I’ve been revisiting the fine print of the education bill that was approved during the recent 12-hour special session, and as I read I can’t help but imagine the scene during the last few hours our ranking electeds spent stuffing things into their backroom sausage grinder.
In my mind’s eye, a poker-faced Gov. Mark Dayton suggests to Senate Majority Leader Amy Koch and House Speaker Kurt Zellers — who sagely sent education powerhouse Rep. Pat Garofalo off to hunt up a compress and an Excedrin — that they can in fact appease their constituencies while also agreeing to his no-policies quid pro quo.
“Amy,” he says, “haven’t you ever heard of a task force? You need to hand something to the Chamber or your Jeb Bush groupies, you hand it over to a task force, promise to carry a bill based on its recommendations in 2012.
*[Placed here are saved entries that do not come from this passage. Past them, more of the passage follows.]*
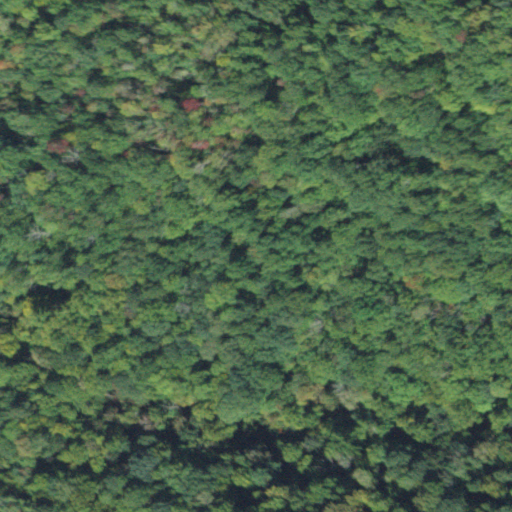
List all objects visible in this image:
road: (445, 93)
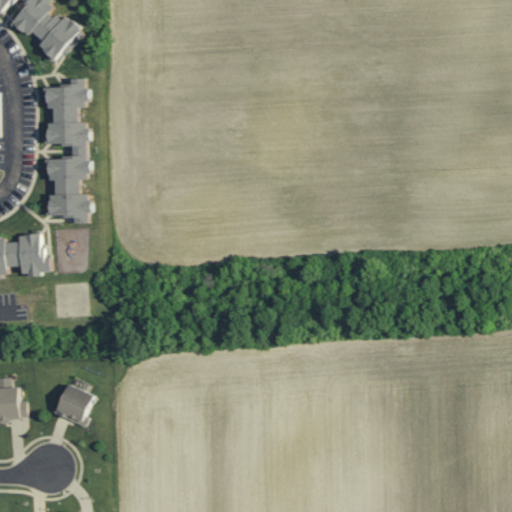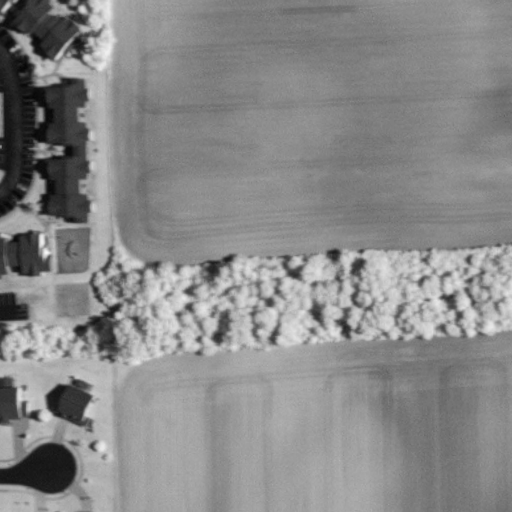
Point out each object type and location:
building: (48, 26)
building: (0, 117)
road: (12, 124)
building: (71, 151)
building: (24, 255)
road: (256, 308)
road: (7, 316)
building: (11, 402)
building: (11, 403)
building: (74, 403)
building: (76, 405)
road: (80, 465)
road: (34, 472)
building: (89, 511)
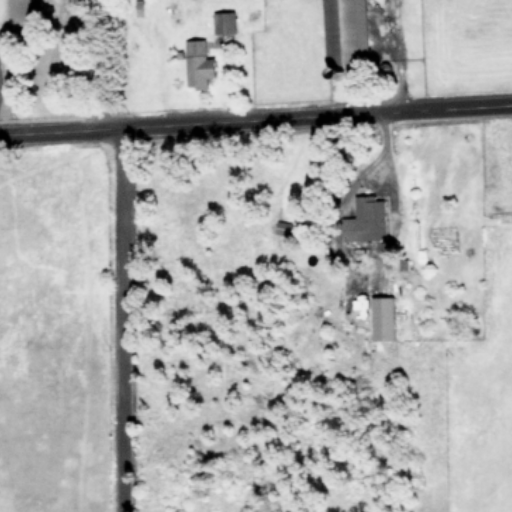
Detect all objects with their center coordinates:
building: (223, 21)
building: (344, 30)
road: (100, 61)
building: (197, 63)
road: (256, 118)
crop: (254, 216)
building: (367, 223)
building: (382, 317)
road: (110, 320)
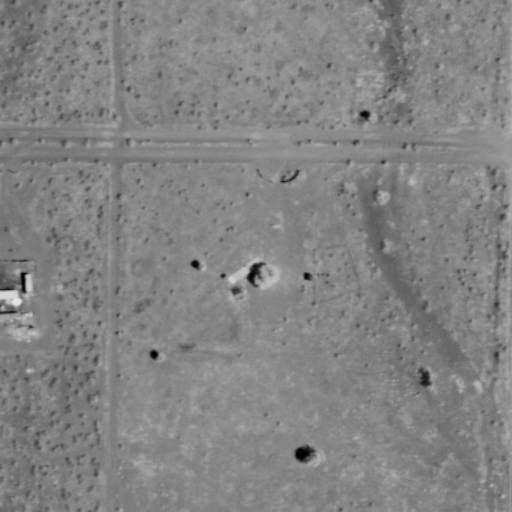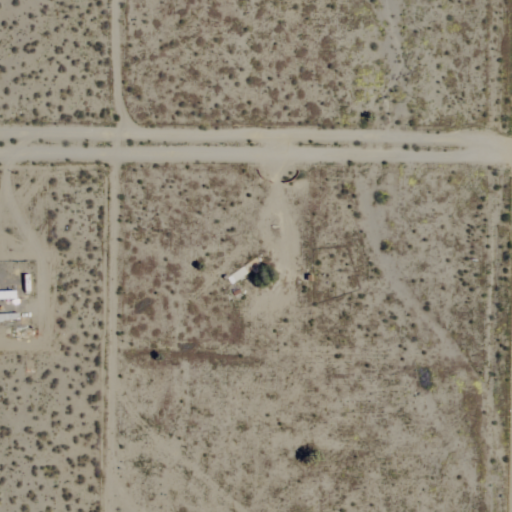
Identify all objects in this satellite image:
road: (255, 147)
road: (110, 329)
road: (511, 492)
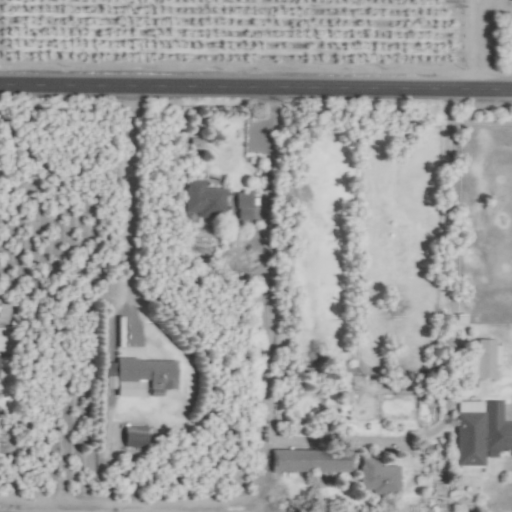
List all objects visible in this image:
crop: (225, 27)
road: (255, 86)
building: (201, 200)
building: (240, 207)
road: (128, 208)
crop: (118, 328)
building: (483, 360)
building: (140, 377)
building: (478, 432)
building: (130, 439)
road: (347, 439)
building: (307, 462)
building: (375, 479)
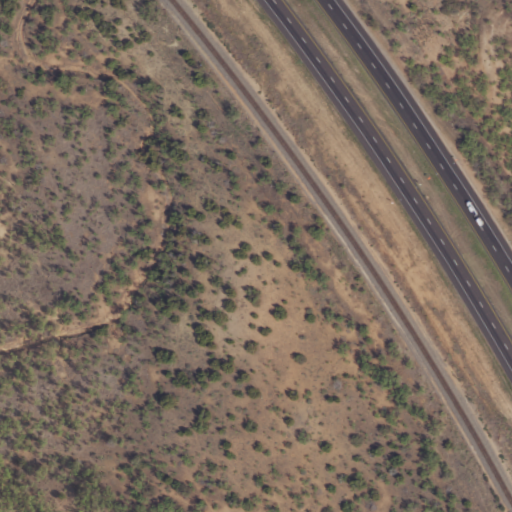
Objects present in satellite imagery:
road: (420, 134)
road: (399, 171)
railway: (354, 238)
“OK, and Kurt,” my fantasy governor continues, “if you’re the least bit worried about overpromising — and hey, aren’t we all at this point? — make it a huge task force. I mean, once you go north of a dozen people there’s no way it’ll come up with anything specific enough to turn into an actual enforceable law.
“Don’t worry too much about the fine print,” he says, slowly sliding the big pile of policy stalemates across the table toward his exhausted antagonists. “We’ll make sure the Revisor of Statutes delivers the whole shebang about 45 minutes before the vote.”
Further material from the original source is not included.